Segment Open

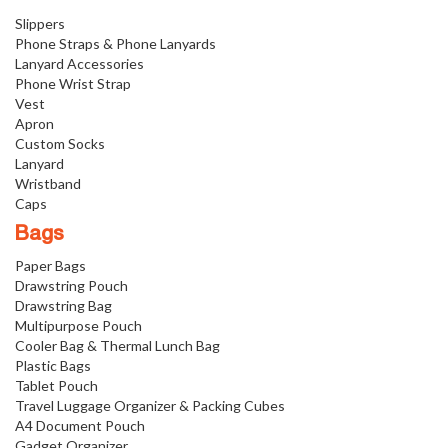
Slippers
Phone Straps & Phone Lanyards
Lanyard Accessories
Phone Wrist Strap
Vest
Apron
Custom Socks
Lanyard
Wristband
Caps
Bags
Paper Bags
Drawstring Pouch
Drawstring Bag
Multipurpose Pouch
Cooler Bag & Thermal Lunch Bag
Plastic Bags
Tablet Pouch
Travel Luggage Organizer & Packing Cubes
A4 Document Pouch
Gadget Organizer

Segment Closed

Print the data again word for word, pictures excluded.

Slippers
Phone Straps & Phone Lanyards
Lanyard Accessories
Phone Wrist Strap
Vest
Apron
Custom Socks
Lanyard
Wristband
Caps
Bags
Paper Bags
Drawstring Pouch
Drawstring Bag
Multipurpose Pouch
Cooler Bag & Thermal Lunch Bag
Plastic Bags
Tablet Pouch
Travel Luggage Organizer & Packing Cubes
A4 Document Pouch
Gadget Organizer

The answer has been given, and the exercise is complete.